In un gesto che ha subito attirato l’attenzione dei media internazionali, le Guardie Rivoluzionarie Islamiche (IRGC) iraniane hanno lanciato un missile verso Tel Aviv con un messaggio scritto sulla fusoliera: “In memoria delle vittime dell’isola di Epstein”. La foto del missile è stata diffusa ufficialmente dall’esercito iraniano tramite i canali online, suscitando sorpresa.
Il riferimento è a Jeffrey Epstein, il finanziere americano condannato per traffico sessuale di minorenni, la cui rete criminale coinvolgeva decine di ragazze adolescenti. Arrestato nel 2019 per traffico sessuale, Epstein morì in carcere prima del processo, in circostanze ufficialmente definite suicidio, ma circondate da forti controversie. Il messaggio sull’arma iraniana richiama direttamente la famigerata isola privata di Epstein, dove si svolgevano molte delle sue attività criminali.

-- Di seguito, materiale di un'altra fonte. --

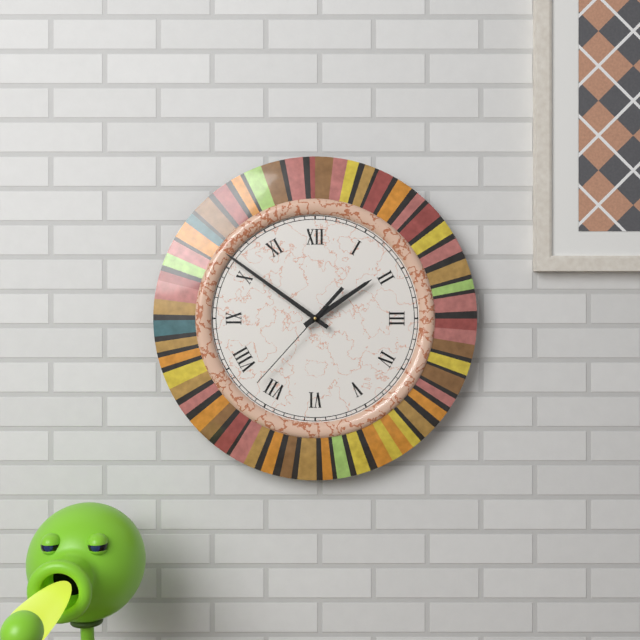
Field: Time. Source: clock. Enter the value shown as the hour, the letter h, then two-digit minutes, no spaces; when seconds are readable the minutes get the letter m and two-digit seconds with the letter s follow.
1h51m37s
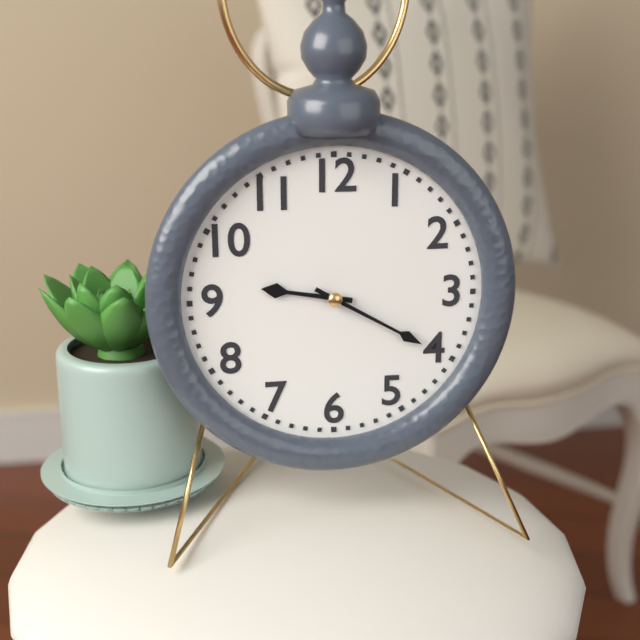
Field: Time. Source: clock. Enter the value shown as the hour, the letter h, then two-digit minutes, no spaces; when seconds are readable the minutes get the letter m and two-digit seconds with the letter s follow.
9h20
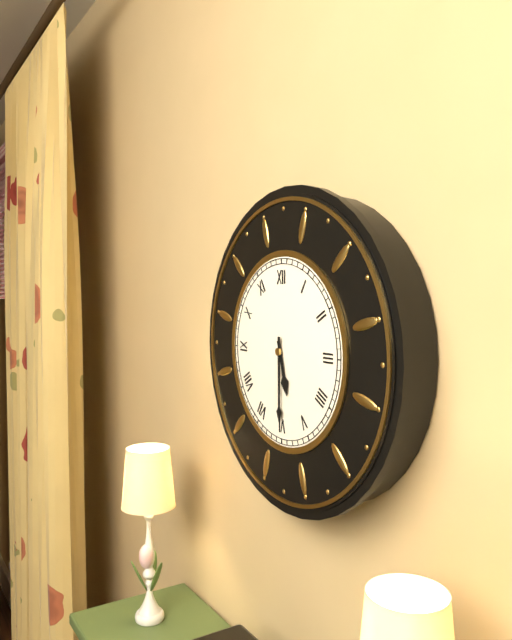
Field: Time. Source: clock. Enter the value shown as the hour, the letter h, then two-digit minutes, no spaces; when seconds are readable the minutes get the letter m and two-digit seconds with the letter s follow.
5h30
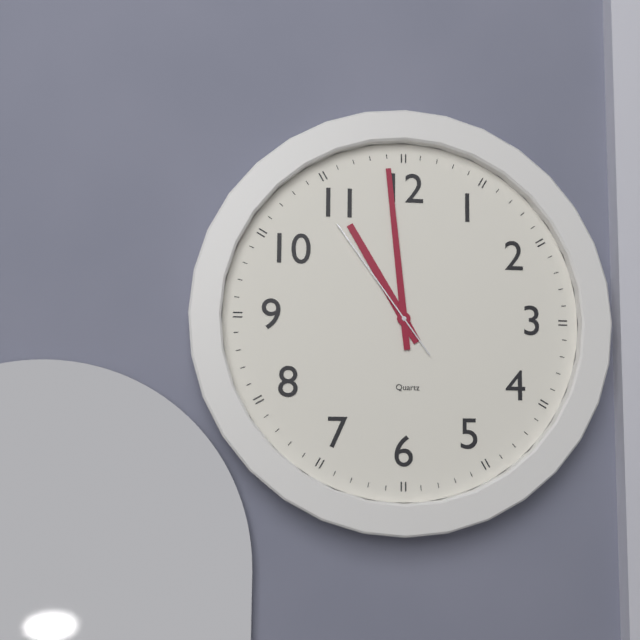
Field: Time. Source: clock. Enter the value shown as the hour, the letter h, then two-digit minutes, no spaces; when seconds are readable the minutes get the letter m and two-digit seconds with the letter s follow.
10h59m54s
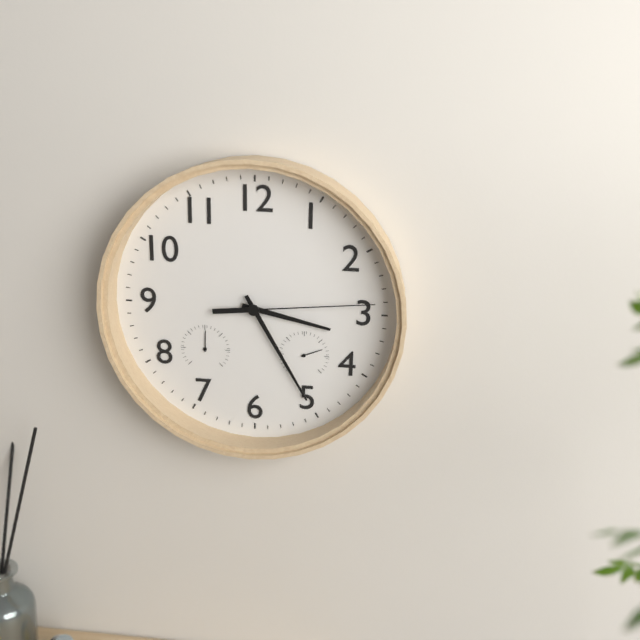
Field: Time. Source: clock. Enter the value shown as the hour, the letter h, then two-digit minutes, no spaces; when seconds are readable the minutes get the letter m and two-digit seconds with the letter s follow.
3h25m14s
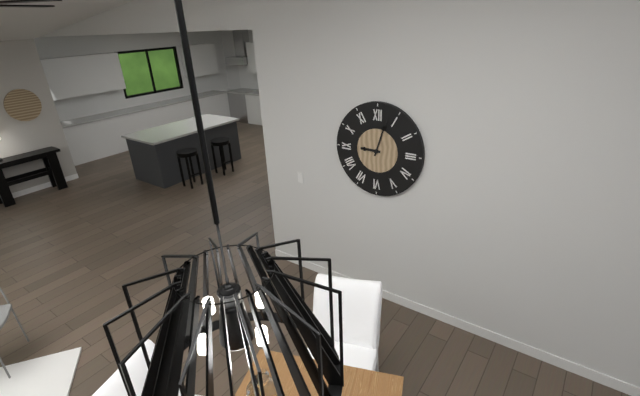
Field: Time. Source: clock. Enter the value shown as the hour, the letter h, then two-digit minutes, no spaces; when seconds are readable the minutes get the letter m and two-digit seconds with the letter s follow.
9h03
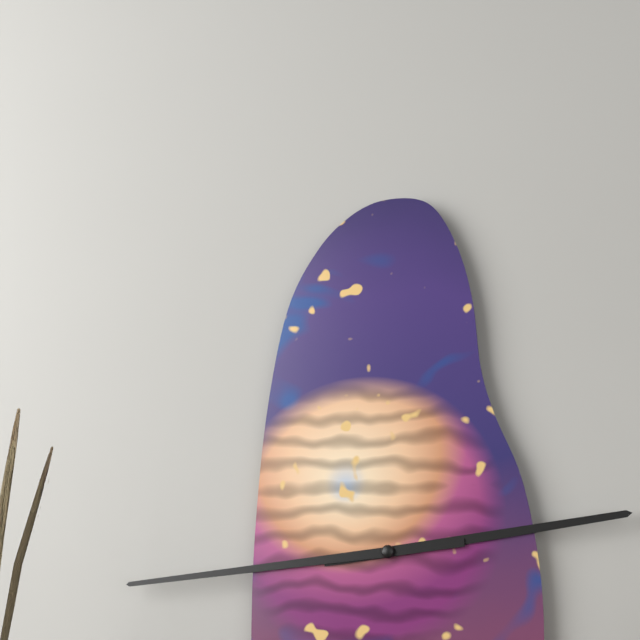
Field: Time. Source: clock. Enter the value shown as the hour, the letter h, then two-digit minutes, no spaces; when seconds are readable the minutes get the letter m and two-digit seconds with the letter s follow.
2h44
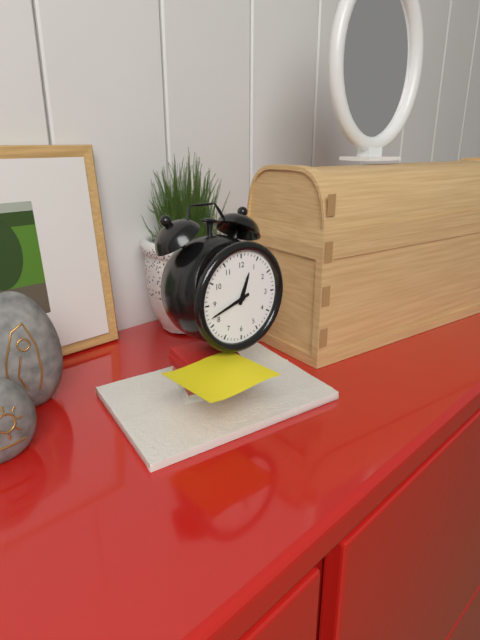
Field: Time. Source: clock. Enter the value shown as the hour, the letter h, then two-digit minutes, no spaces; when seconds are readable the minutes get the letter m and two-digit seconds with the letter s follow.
12h42
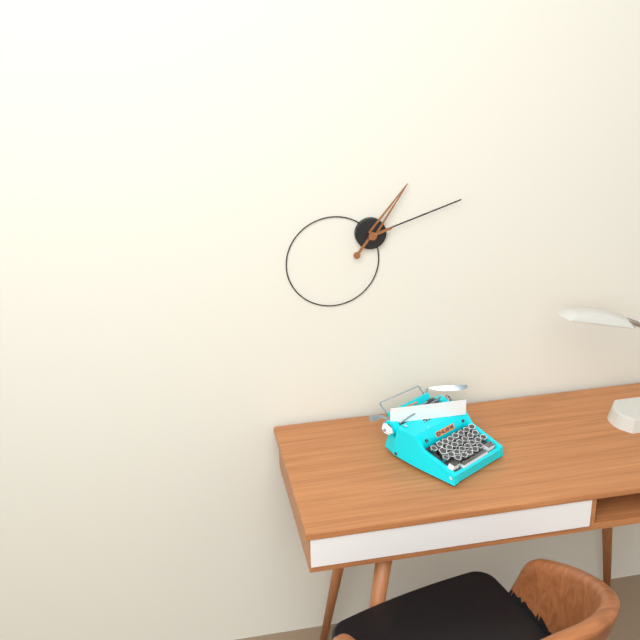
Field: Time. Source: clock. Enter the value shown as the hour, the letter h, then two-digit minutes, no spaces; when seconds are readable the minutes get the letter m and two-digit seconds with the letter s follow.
1h12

La diffusione pubblica dell’immagine del missile con la dedica a Epstein rappresenta un gesto senza precedenti nella storia delle comunicazioni militari. Con questa mossa, l’Iran non invia solo un segnale militare agli Stati Uniti, ma trasmette un messaggio ben chiaro al mondo: mentre Washington cerca di usare la guerra per distogliere l’attenzione sui documenti di Jeffrey Epstein, Teheran li riporta al centro dell’attenzione globale.